When Lord Kṛṣṇa, the Supersoul of every living being, understood that the ladies in the assembly were anxious for Him, He decided not to continue wrestling but to kill the wrestlers immediately. The parents of Kṛṣṇa and Balarāma, namely Nanda Mahārāja, Yaśodā, Vasudeva and Devakī, were also very anxious because they did not know the unlimited strength of their children. Lord Balarāma was fighting with the wrestler Muṣṭika in the same way that Kṛṣṇa, the Supreme Personality of Godhead, was fighting and wrestling with Cāṇūra. Lord Kṛṣṇa appeared to be cruel to Cāṇūra, and He immediately struck him thrice with His fist. The great wrestler was jolted, to the astonishment of the audience. Cāṇūra then took his last chance and attacked Kṛṣṇa, just as one hawk swoops upon another. Folding his two hands, he began to strike the chest of Kṛṣṇa, but Lord Kṛṣṇa was not even slightly disturbed, any more than an elephant is when hit by a flower garland. Kṛṣṇa quickly caught the two hands of Cāṇūra and began to wheel him around, and simply by this centrifugal action, Cāṇūra lost his life. Kṛṣṇa then threw him to the ground. Cāṇūra fell just like the flag of Indra, and all his nicely fashioned ornaments were scattered hither and thither.

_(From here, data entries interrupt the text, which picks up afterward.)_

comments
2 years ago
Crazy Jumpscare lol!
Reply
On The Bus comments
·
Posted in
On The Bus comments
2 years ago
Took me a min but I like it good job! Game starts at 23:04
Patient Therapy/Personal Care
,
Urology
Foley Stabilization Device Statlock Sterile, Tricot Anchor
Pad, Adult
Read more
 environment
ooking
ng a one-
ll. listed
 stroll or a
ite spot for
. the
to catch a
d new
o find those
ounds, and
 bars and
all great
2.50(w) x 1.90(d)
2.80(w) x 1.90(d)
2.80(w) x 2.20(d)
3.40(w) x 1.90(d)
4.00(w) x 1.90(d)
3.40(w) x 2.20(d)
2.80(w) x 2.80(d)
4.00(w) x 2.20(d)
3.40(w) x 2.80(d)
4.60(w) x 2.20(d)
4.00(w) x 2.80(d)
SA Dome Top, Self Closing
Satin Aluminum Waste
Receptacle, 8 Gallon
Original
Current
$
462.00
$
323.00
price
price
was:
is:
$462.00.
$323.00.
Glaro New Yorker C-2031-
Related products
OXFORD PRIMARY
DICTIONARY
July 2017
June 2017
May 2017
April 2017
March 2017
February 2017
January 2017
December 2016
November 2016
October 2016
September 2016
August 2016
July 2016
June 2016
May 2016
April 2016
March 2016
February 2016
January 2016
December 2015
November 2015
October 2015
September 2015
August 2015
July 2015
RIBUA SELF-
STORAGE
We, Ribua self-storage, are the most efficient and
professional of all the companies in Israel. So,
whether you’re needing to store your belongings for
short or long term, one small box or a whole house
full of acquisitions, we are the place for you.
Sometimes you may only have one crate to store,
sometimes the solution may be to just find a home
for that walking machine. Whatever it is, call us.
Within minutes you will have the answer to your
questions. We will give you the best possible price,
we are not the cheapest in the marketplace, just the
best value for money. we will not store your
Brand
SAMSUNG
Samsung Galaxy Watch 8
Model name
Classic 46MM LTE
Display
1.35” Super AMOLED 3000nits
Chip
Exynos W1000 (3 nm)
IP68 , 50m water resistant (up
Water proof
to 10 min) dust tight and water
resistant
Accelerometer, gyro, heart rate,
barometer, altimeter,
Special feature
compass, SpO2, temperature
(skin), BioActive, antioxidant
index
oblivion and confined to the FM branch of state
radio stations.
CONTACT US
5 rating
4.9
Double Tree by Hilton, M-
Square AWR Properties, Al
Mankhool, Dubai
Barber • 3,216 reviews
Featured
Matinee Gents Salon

Muṣṭika also struck Balarāma, and Balarāma returned the stroke with great force. Muṣṭika began to tremble and vomit blood. Distressed, he gave up his vital force and fell down just as a tree falls down in a hurricane. After the two wrestlers were killed, a wrestler named Kūṭa came forward. Lord Balarāma immediately caught him in His left hand and killed him nonchalantly. A wrestler of the name Śala came forward, and Kṛṣṇa immediately cracked his head with a kick. A wrestler named Tośala came forward and was killed in the same way. Thus all the great wrestlers were killed by Kṛṣṇa and Balarāma, and the remaining wrestlers fled from the assembly out of fear for their lives. All the cowherd boyfriends of Kṛṣṇa and Balarāma approached Them and congratulated Them with great pleasure. While trumpets resounded and drums were beaten, the leg bells on the feet of Kṛṣṇa and Balarāma tinkled.
All the people gathered there began to clap in great ecstasy, and no one could estimate the bounds of their pleasure. The brāhmaṇas present began to praise Kṛṣṇa and Balarāma ecstatically. Only Kaṁsa was morose; he neither clapped nor offered benediction to Kṛṣṇa. Kaṁsa resented that the trumpets and drums should be played for Kṛṣṇa’s victory, and he was very sorry that the wrestlers had been killed and had fled the assembly. He therefore immediately ordered the band to stop playing and addressed his men as follows: “I order that these two sons of Vasudeva be immediately driven out of Mathurā. The cowherd boys who have come with Them should be plundered and all their riches taken away. Nanda Mahārāja should immediately be arrested and killed for his cunning behavior, and that rascal Vasudeva should also be killed without delay. Also my father, Ugrasena, who has always supported my enemies against my will, should be killed.”